→ What you will do
Write out every line of the items below word for word, leaving out the pictures.

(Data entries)
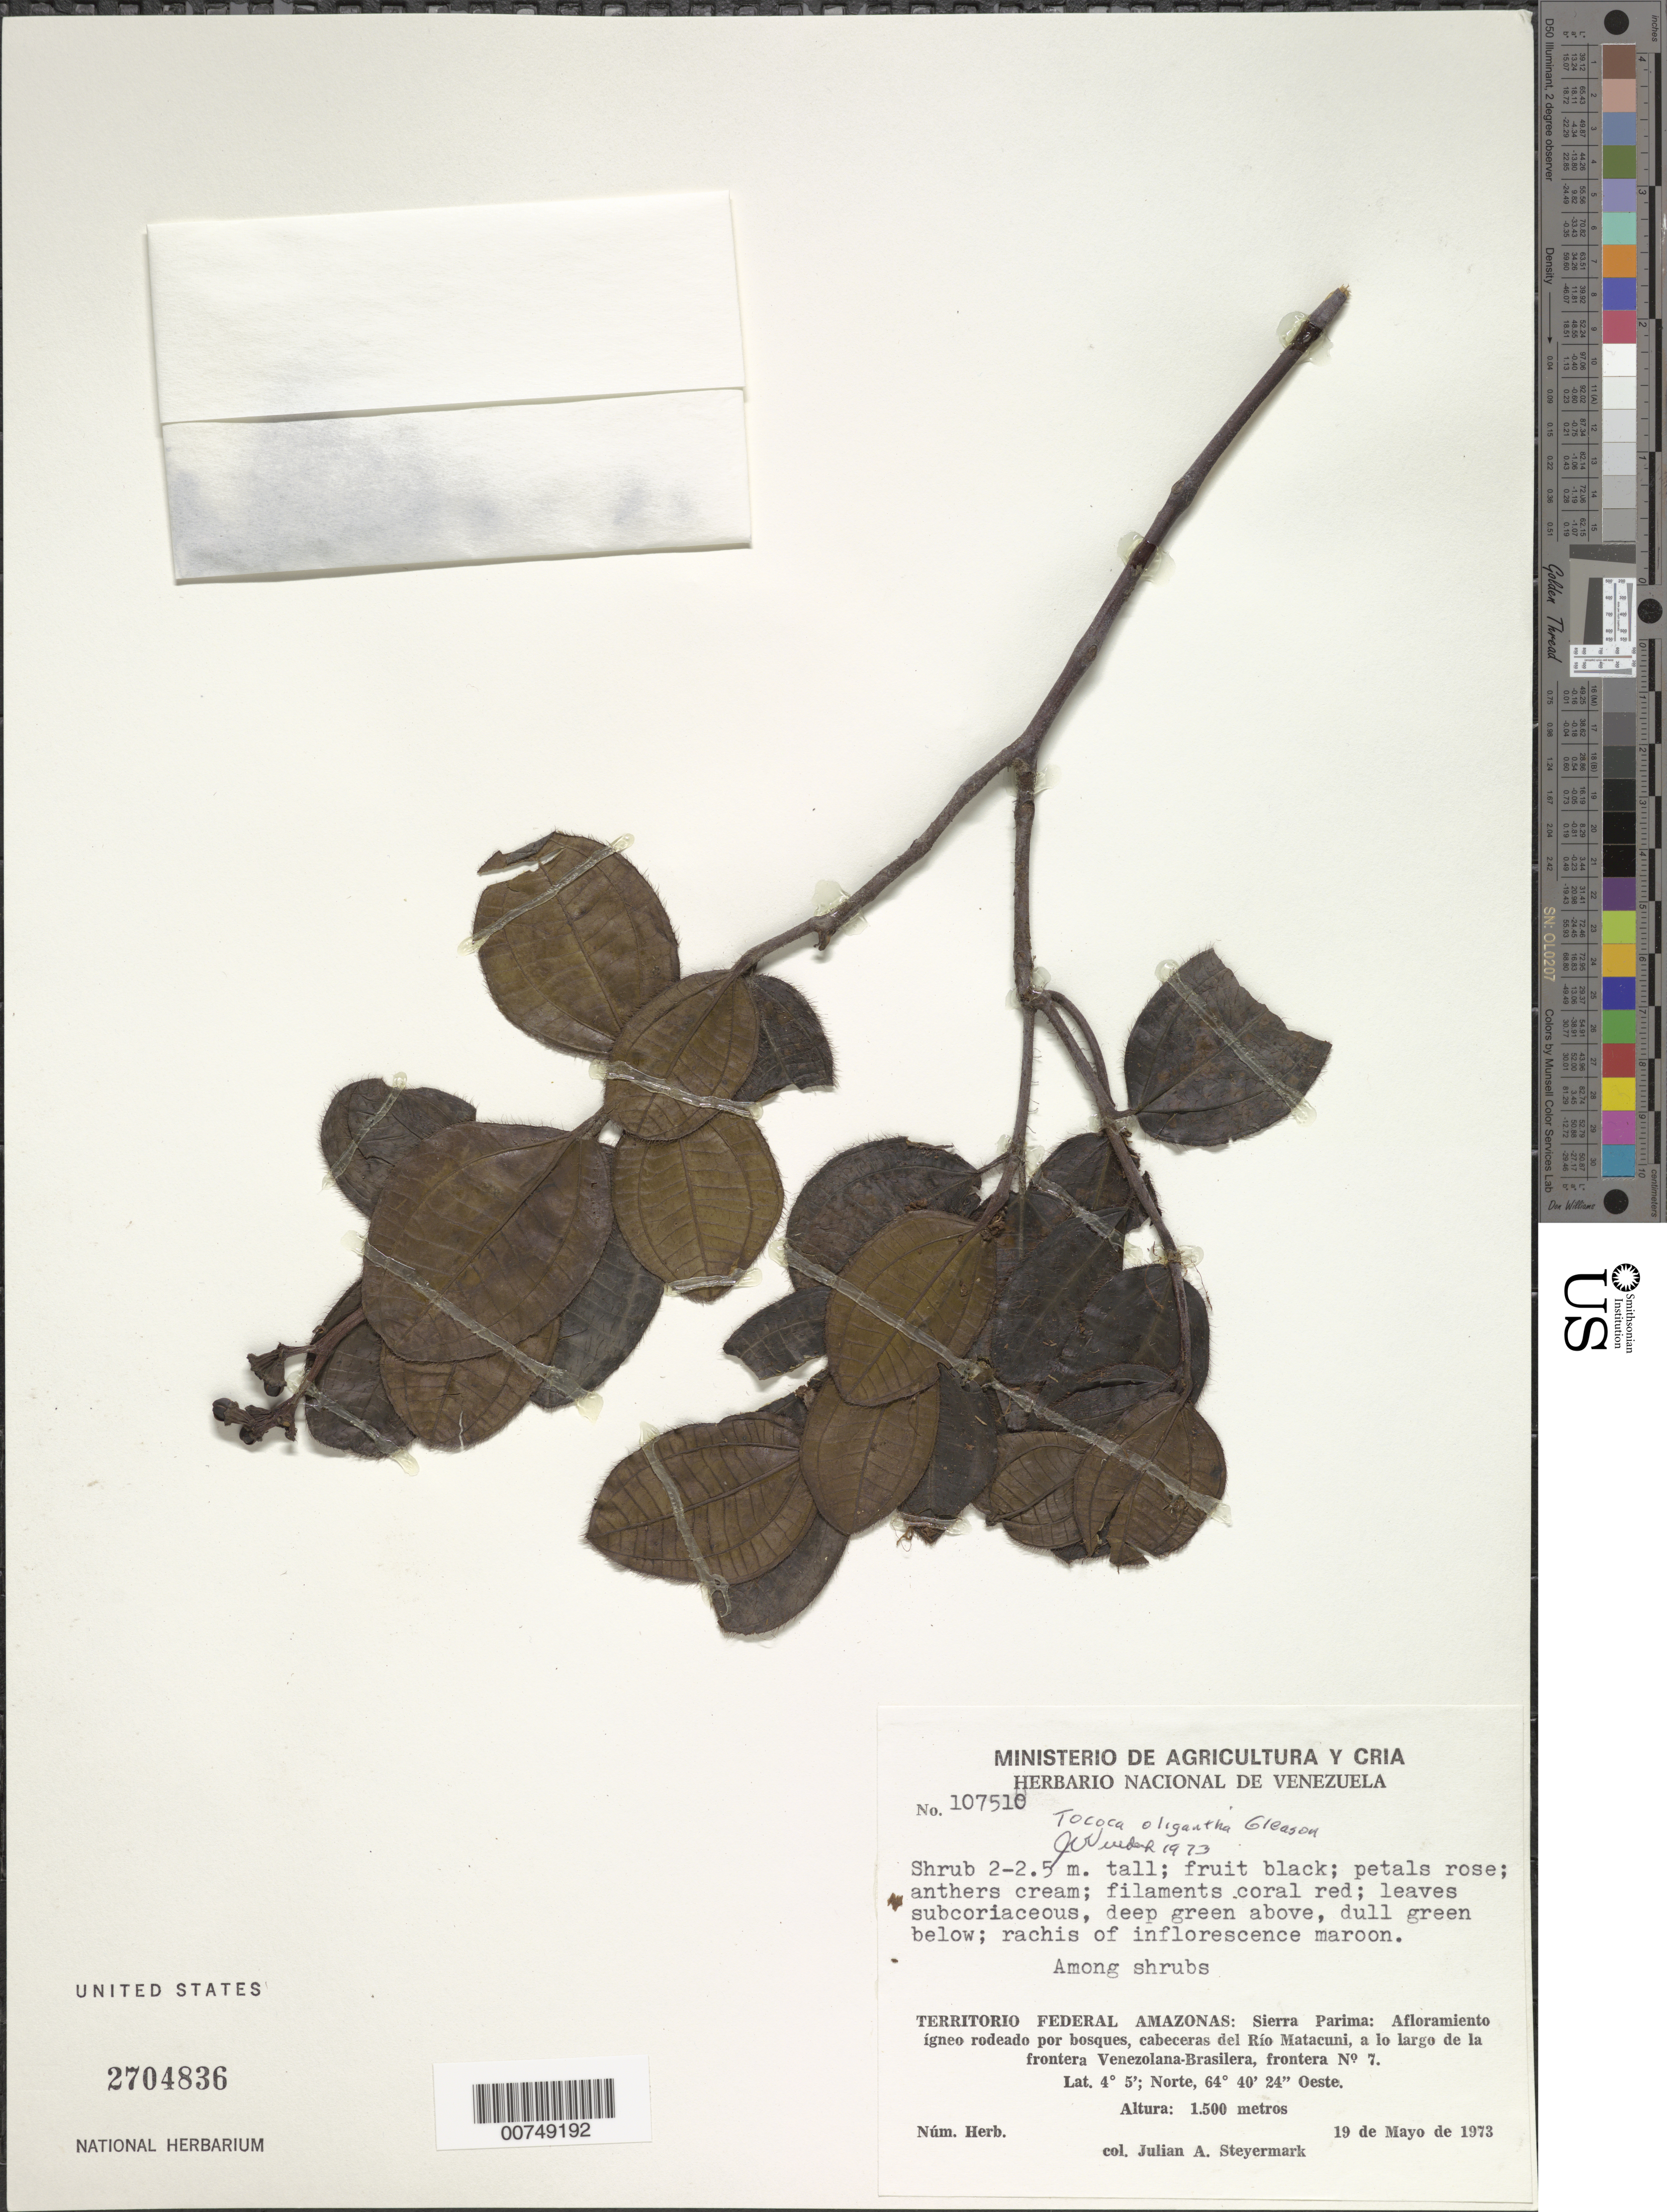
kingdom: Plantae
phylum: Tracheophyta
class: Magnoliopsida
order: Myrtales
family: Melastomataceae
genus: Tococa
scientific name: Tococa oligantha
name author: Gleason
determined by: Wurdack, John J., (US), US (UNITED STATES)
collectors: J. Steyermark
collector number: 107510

→ Response
kingdom: Plantae
phylum: Tracheophyta
class: Magnoliopsida
order: Myrtales
family: Melastomataceae
genus: Tococa
scientific name: Tococa oligantha
name author: Gleason
determined by: Wurdack, John J., (US), US (UNITED STATES)
collectors: J. Steyermark
collector number: 107510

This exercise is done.